Read Sarah’s Full Introduction
I remember when my father asked me to do a drawing for our very first Christmas card together. I must have been five or six years old, around the same age as my younger daughter Amelia. I was sitting at the big dining-room table and he gave me a black ball-point pen and showed me a picture of lapwings: the poem was 'The Lapwing's Egg'. I did the drawing very quickly (they take me a bit longer now) and it's still one of my favourites. I can't see a flock of lapwings without hearing his beautiful line from that poem: 'The dappled flight of lapwings’. Since then, our Christmas card collaboration has been a much-loved yearly tradition which I hugely enjoy: a chance for me to connect with my father’s poetry in a deep way.
I have mainly used pen and ink for the Christmas cards, and occasionally watercolour, but in the past few years I've been using charcoal to make much larger interpretations of my father’s poems. This started with a commission from the Ulster Museum: a collaboration between artists and writers called 26 Treasures. I illustrated his poem 'The Brooch' about the golden salamander found in a wrecked ship from the Spanish Armada. I enjoyed the larger format, and, after moving to the Western Highlands six years ago, I began a sequence of illustrations in charcoal of poems by my father . Much to my delight, he had been inspired to write about our new home and landscape after visiting Lochalsh.
With poems such as 'Birth-Bed' and 'The Snowdrops', he has given me a magical way into the landscape: a lyrical route which helps me to interpret this new place. We are both fascinated by the mysterious hill behind our cottage, and Angel Hill became the title of his most recent collection. So we have coincided in a very natural way, and it has been a joyous experience for me to feel simultaneously close to the landscape (including its mysterious creatures and flowers) and close to my father through reading his poems and attempting to make images out of them. I find now that, as I read the poems, I see pictures forming in front of my eyes. This is similar to the process of looking at the world and imagining how I might use a stick of charcoal to draw a tree or a cloud.
I feel blessed to have had the natural world open up to me through family holidays spent in a cottage in Carrigskeewaun: a remote townland in County Mayo and a profound source of my father’s poetry.

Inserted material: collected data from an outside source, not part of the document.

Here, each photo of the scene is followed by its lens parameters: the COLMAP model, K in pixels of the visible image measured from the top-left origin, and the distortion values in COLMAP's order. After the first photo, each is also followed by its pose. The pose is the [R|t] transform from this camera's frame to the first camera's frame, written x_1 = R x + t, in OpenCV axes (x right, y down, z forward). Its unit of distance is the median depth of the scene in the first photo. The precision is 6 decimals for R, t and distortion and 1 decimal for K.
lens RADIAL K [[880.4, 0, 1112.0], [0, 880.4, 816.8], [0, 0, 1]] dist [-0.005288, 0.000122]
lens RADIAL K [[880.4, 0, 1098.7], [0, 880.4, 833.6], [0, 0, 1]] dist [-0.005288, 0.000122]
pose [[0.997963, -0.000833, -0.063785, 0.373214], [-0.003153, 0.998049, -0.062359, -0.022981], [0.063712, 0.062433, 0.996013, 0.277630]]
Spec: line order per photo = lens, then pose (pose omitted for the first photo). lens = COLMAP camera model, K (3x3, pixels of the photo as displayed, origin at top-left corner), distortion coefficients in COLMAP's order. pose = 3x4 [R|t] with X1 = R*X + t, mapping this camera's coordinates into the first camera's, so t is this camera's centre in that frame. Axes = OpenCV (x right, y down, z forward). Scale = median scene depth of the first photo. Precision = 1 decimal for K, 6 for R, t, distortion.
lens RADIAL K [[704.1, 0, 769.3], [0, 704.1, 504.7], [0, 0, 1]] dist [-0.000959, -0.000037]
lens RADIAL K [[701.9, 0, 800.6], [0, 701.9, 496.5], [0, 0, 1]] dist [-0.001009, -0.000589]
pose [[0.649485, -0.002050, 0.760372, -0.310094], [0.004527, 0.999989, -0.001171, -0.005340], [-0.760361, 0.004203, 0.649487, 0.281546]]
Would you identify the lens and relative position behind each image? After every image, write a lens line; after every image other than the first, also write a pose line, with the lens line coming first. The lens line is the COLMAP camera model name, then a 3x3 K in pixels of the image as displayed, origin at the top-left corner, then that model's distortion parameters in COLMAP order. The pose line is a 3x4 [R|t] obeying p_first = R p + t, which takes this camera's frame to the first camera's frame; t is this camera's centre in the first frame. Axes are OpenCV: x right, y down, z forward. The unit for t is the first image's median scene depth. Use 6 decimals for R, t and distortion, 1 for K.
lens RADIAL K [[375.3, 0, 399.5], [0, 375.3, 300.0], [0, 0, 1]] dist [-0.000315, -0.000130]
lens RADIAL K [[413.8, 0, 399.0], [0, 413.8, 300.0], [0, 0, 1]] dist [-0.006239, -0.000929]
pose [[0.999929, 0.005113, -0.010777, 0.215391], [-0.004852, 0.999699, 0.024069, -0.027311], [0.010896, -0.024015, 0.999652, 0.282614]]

Growing up in Belfast this was a very important experience for me. The extreme remoteness, the feeling of being totally immersed in the beautiful wild landscape of Mayo, was wonderful and still is. As a child my father taught me to stop and look, to listen. He taught me the names of birds and flowers, and to be receptive to the beauty of the world in all its detail. His poems do that too. This appreciation of beauty is something I'm trying to pass on to my own children.
Now a new type of collaboration has emerged, thanks to Andrew Moorhouse and his Fine Press Poetry Publications (Andrew brings together poets and artists to produce beautiful limited editions). Our first joint venture was Sea Asters (2014) and the second A Dipper's Range (2016): both rich with flowers and creatures from Carrigskeewaun and Lochalsh. These are, as my father beautifully puts it, our 'soul-landscapes' which we have shared with one another. It has been a challenge to work within the narrow parameters required for printing – each page is printed individually from a metal plate – but I've enjoyed the restrictions. I've had to be strict with myself and try to reduce the large fluid movements which I employ when working with charcoal, and hone the marks down to the bare minimum using pen and ink, whilst still being expressive.
The third book is called Ghetto and is dedicated to Helen Lewis, who survived Auschwitz and Terezín before finding her way to Belfast, where she worked as a choreographer. She taught me dancing as a little girl. I had been thinking about Helen and reading memoirs such as her own wonderful book A Time to Speak and The Night by Elie Wiesel. I needed to do something creative with the emotions I was feeling. This was also the time when we were witnessing the horrendous 21st century suffering of the Syrian refugees. The poem 'Ghetto' was a way in. I nervously sketched out a few images and ideas of how I could present such a complex, powerful poem. I focused on the first three sections. It was an emotional process. I used my daughter Amelia as a model for the little girl in the second section: 'The little girl without a mother behaves like a mother //With her rag doll to whom she explains fear and anguish'. I also used my own photographs and bits and pieces to illustrate the first verse of ‘Ghetto’, which lists items which might be packed when you are abruptly forced to leave home: 'Because you will suffer soon and die, your choices//Are neither right nor wrong'. I believe that we must try to picture ourselves and our families enduring such hell on earth.
Eventually this led to the book Ghetto, with an illustration for each of the poem’s eight sections; also for several more Holocaust poems from previous collections, and a new poem 'Primo's Question'. It was a challenging task but I'm very proud of the book especially as right-wing xenophobia is simmering throughout Europe.
I am very grateful to the Junor Gallery for allowing me to show the drawings alongside the poems they illustrate: the collaboration with my father is a strand of my work which has always been very special to me. I also want to thank Andrew Moorhouse for inviting me to be the illustrator for his beautiful books. Ghetto will be launched in the gallery on Saturday 23 February, the day after the exhibition opens.